Orden Ogan
Final Days
Produit par
1- In the Dawn of the AI
S’il y a bien un sous-genre du rock (en l’occurrence, plus précisément, du Metal) qu’on peut parfois accuser de tourner en rond, c’est le Power Metal - parole d’un convaincu par cette scène ô combien admirable. Il semble néanmoins, que les grands pontes germaniques du genre – les bourrins en kilt de Grave Digger, les pirates mélodiques de Running Wild, la galaxie fondatrice Helloween/Gamma Ray et les chasseurs de dragons de Blind Guardian – avaient presque tout dit. On verra ce qu’il en est cette années puisque ces formations ont presque toutes prévu de faire paraître un opus en 2021 – sauf Gamma Ray, et Grave Digger (pour qui se fut fait l’an dernier). Cette assertion est bien sûr caricaturale : parmi les pionniers il y a bien d’autres beaux représentants moins connus, et la relève propose des choses intéressantes. D’ailleurs, Orden Ogan fait indubitablement partie des groupes qui apportent avec talent un beau renouvellement sans se couper des racines.
Les Allemands se démarquent par un style marqué et grandiloquent, mais également par un univers visuel travaillé, notamment à travers une mascotte qui circule depuis les mondes fantastiques (To The End, 2012) jusqu’aux westerns steampunk (Gunmen, 2017), en passant, désormais, par l’espace et le numérique d’après ce qu’affiche la pochette de Final Days – et le champ lexical des titres.

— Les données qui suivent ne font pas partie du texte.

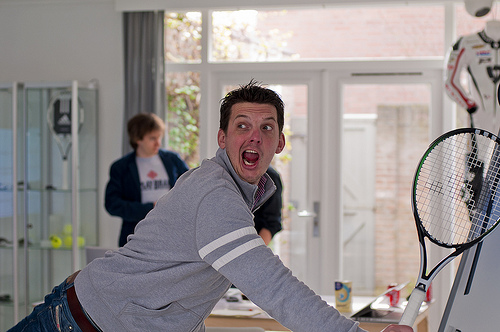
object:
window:
[159, 5, 495, 314]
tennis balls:
[63, 235, 84, 250]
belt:
[65, 270, 99, 331]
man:
[8, 76, 415, 331]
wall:
[2, 0, 118, 74]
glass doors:
[211, 69, 324, 296]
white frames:
[200, 60, 454, 303]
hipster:
[103, 110, 188, 247]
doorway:
[209, 71, 327, 294]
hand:
[377, 324, 415, 329]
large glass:
[339, 81, 436, 302]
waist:
[60, 269, 98, 332]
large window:
[204, 3, 443, 60]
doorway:
[331, 69, 442, 296]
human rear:
[218, 128, 225, 150]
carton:
[335, 281, 353, 312]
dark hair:
[218, 78, 285, 137]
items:
[49, 90, 87, 248]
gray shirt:
[71, 148, 369, 332]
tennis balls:
[48, 235, 63, 251]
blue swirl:
[336, 284, 349, 302]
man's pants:
[0, 276, 93, 330]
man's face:
[226, 110, 279, 182]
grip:
[398, 288, 425, 327]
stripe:
[196, 226, 266, 271]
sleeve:
[194, 185, 371, 332]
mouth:
[241, 149, 261, 169]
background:
[6, 16, 453, 221]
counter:
[203, 296, 432, 332]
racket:
[47, 90, 84, 190]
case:
[0, 77, 104, 332]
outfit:
[441, 30, 500, 222]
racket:
[398, 127, 499, 326]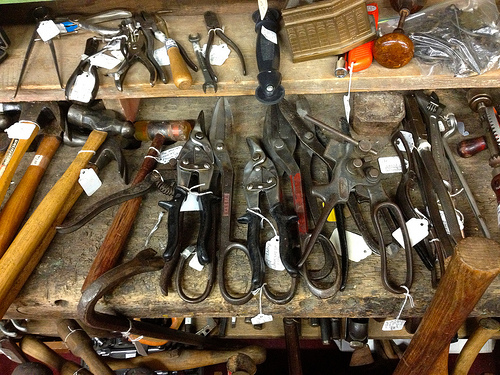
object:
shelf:
[0, 316, 500, 347]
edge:
[83, 320, 415, 352]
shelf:
[0, 8, 499, 107]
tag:
[391, 218, 428, 251]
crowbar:
[73, 245, 239, 351]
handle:
[1, 123, 38, 202]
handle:
[301, 230, 345, 299]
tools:
[454, 133, 490, 160]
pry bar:
[78, 246, 246, 353]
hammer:
[81, 118, 194, 296]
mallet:
[79, 133, 168, 290]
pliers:
[198, 10, 248, 83]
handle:
[157, 190, 184, 261]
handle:
[196, 192, 222, 264]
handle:
[237, 211, 268, 286]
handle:
[272, 204, 301, 276]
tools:
[444, 317, 497, 375]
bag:
[372, 0, 499, 80]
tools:
[338, 45, 372, 80]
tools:
[302, 113, 381, 159]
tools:
[278, 97, 400, 280]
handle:
[403, 238, 500, 373]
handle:
[251, 4, 283, 104]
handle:
[56, 320, 108, 374]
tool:
[163, 107, 218, 264]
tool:
[186, 31, 217, 92]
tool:
[63, 31, 99, 105]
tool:
[240, 134, 304, 287]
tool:
[11, 6, 65, 97]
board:
[0, 89, 497, 317]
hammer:
[0, 105, 135, 304]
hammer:
[0, 103, 61, 208]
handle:
[0, 130, 111, 299]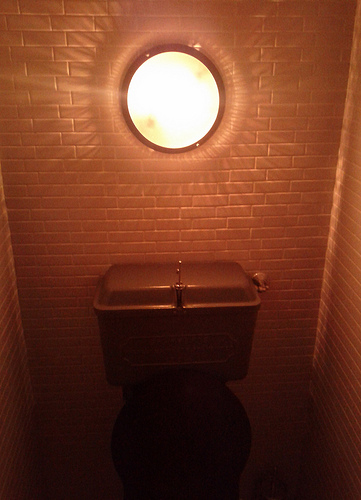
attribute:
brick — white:
[21, 31, 66, 46]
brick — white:
[26, 62, 67, 75]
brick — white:
[13, 77, 56, 92]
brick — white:
[16, 106, 59, 119]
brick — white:
[19, 132, 60, 146]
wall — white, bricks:
[239, 185, 356, 222]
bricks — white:
[229, 216, 297, 239]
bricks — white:
[267, 262, 317, 313]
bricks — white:
[249, 360, 304, 382]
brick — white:
[29, 89, 72, 102]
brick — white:
[74, 144, 112, 161]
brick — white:
[268, 143, 305, 155]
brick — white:
[274, 62, 312, 72]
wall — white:
[4, 46, 360, 429]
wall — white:
[0, 0, 356, 433]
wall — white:
[270, 98, 344, 354]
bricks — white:
[0, 0, 360, 497]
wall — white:
[1, 1, 360, 498]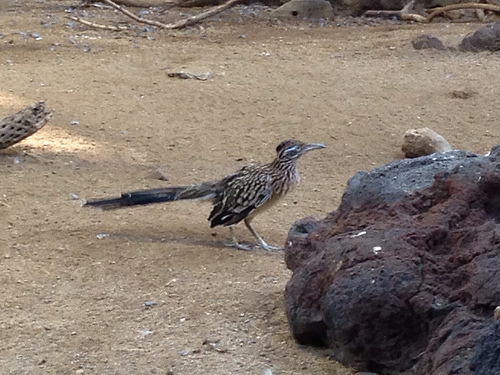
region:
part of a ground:
[88, 225, 123, 262]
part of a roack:
[347, 254, 378, 300]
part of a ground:
[179, 287, 207, 321]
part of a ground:
[150, 303, 187, 339]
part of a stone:
[361, 284, 397, 341]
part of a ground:
[182, 298, 212, 338]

Après avoir été repoussé deux fois à cause de la pandémie mondiale, ce septième album arrive enfin dans les bacs pour nous emporter dans son monde virtuel et avant tout électrique.

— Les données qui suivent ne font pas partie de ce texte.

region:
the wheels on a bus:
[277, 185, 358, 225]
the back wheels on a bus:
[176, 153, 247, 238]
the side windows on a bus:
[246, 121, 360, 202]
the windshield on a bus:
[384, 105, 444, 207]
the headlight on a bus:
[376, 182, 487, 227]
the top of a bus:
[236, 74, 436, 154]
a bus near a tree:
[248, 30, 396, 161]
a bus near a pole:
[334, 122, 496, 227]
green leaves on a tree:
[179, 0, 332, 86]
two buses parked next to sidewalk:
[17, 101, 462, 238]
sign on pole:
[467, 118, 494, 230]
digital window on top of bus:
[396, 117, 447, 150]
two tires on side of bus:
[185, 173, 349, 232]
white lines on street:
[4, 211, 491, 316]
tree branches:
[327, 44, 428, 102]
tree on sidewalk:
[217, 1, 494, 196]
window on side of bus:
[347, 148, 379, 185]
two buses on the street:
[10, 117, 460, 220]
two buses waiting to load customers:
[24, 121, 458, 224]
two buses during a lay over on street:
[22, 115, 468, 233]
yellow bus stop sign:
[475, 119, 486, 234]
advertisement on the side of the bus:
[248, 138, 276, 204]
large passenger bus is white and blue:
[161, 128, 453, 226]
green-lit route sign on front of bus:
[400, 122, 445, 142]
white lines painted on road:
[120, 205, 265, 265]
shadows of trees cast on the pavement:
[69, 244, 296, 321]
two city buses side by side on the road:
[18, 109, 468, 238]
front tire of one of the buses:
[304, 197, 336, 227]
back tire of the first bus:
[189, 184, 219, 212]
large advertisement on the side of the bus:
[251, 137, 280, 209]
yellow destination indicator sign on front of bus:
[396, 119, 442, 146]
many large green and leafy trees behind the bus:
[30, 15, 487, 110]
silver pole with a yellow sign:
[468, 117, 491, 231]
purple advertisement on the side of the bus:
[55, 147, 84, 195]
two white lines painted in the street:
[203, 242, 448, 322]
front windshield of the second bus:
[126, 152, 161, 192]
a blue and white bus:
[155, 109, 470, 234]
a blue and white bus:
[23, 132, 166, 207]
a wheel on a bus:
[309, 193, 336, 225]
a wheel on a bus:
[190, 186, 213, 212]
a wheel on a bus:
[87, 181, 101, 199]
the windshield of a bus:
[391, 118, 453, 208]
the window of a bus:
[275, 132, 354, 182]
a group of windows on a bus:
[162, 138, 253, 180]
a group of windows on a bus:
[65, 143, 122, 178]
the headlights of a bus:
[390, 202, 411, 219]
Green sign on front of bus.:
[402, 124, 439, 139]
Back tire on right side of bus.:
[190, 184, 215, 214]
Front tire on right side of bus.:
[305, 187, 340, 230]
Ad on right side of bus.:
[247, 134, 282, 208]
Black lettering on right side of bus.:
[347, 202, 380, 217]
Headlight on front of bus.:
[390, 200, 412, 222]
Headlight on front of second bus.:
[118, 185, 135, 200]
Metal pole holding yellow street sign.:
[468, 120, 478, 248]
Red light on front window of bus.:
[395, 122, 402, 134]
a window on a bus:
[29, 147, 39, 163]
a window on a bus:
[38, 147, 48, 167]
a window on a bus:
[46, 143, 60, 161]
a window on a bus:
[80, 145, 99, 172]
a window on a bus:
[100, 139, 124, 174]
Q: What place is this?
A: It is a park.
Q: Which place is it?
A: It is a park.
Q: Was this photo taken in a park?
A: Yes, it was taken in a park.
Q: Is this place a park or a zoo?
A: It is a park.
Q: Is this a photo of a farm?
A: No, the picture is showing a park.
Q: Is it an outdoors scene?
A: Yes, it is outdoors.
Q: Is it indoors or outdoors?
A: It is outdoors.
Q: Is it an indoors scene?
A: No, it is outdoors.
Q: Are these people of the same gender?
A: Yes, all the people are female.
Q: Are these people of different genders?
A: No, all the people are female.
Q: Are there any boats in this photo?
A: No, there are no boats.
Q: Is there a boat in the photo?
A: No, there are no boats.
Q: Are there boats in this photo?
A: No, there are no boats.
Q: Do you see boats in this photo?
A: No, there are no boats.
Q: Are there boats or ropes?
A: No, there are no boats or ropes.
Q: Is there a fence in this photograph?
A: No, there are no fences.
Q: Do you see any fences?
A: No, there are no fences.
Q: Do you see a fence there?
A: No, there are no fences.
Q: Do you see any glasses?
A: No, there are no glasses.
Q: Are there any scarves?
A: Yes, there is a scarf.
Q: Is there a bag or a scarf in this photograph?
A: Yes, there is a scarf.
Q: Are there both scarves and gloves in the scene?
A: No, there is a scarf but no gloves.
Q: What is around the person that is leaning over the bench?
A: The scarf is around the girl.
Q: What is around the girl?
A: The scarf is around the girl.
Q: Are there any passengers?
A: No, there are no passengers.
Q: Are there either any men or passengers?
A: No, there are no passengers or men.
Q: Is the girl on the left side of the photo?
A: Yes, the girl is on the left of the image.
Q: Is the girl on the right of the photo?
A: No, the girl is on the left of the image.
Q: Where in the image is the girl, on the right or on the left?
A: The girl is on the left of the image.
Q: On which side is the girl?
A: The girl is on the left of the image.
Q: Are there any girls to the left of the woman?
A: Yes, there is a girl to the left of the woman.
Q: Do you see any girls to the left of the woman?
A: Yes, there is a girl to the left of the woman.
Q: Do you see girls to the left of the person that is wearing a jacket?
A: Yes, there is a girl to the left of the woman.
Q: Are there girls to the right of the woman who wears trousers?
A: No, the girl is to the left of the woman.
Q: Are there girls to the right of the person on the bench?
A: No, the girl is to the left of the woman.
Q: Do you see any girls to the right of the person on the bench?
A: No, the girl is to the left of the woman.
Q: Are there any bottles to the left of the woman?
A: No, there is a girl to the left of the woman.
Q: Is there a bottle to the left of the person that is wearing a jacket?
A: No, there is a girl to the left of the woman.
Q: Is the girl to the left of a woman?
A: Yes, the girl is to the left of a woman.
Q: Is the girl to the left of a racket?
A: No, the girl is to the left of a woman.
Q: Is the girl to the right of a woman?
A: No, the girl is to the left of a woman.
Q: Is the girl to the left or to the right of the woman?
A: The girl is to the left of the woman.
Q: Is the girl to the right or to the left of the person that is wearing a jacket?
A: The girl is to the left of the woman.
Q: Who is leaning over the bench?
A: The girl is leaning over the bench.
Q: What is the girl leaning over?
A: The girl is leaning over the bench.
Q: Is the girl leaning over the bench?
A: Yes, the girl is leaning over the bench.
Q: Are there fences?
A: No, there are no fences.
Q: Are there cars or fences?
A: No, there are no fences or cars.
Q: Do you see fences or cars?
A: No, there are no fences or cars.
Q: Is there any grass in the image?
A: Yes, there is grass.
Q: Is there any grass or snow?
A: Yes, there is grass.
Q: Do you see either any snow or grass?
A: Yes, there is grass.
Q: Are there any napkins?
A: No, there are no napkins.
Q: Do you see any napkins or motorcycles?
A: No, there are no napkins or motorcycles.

Riche en sons électroniques, en voix trafiquées, en ambiance spatiales et informatiques, Final Days est irrigué par son concept. Un titre comme "In the Dawn of the AI" procède ainsi de l’écriture épique du groupe en lui apportant des couleurs propres à la thématique, ce qui en fait une piste réussie. Ces ajouts sonores aux services de leur thématique ne sont jamais invasifs, ni ne brouillent l’écoute.
Néanmoins, pour jouer sur les sens du terme, une certaine modernité un peu tape à l’œil est audible afin peut-être de diversifier leur public ou de faire évoluer leur musique (FM ou mainstream ne seraient pas les termes exacts, easylistening dirons-nous). Le refrain de "Heart of the Android", le petit côté Lady Gaga de l’introduction de "Inferno", ou encore le symphonisme outrancier de "Interstellar" aux vrais airs de Running Wild lifté (mais quel solo à la Petrucci !) ajoutent une touche accessible à un ensemble très Power Metal par ailleurs. Ces aspects peuvent parfois être déplaisants comme le chant féminin emphatique d’"Alone in the Dark", qui enrobe le titre d’une tonalité Metal Symphonique (tellement stéréotypée) et finalement mièvre. En plus d’être ennuyant, c’est assez surfait. De même, on notera une tentative Nu-Metal d’assez mauvais goût sur "Absolution for Our Final Days". A vouloir se renouveler, ambition louable, on risque toujours de se fourvoyer. Les premiers exemples suscités réussissent le pari là où les suivants pèchent par des choix contestables.
Evoquons néanmoins de vrais bons points. Les parties de guitare sont de vraies réussites, avec des soli d’une virtuosité implacable, dans une esthétique presque metal-progressif tant la technique est exacerbée. Un autre tournant est à noter sur une partie des morceaux, la volonté de durcir les riffs (entendez bourrins), ainsi vont "Heart of the Android" ou "Black Hole". "Hollow" accorde ainsi des lignes survoltées et brutales avec une belle approche Power Metal (dans l'esprit d'un Blind Guardian), et atteint son but. Finalement, ce sont des titres inscrits dans leur registre initial qui se détachent le plus : l’efficace et non moins épique "Let the Fire Rain" et l’hymne "It Is Over". Un final explosif.
Orden Ogan signe donc un septième album honorable mais en demi-teinte. S’il assume jusqu’au bout son concept et confirme son talent avec titres enthousiasmants, certains travers esthétiques sont à noter en particulier dans la partie centrale de l’opus. La volonté de proposer quelque chose d’un peu nouveau, ou du moins de tenter des hybridations avec d’autres genres, est louable, mais les choix n’ont pas toujours été des plus heureux. Finissons tout de même sur une note positive en rappelant que Final Days demeure une production solide et agréable.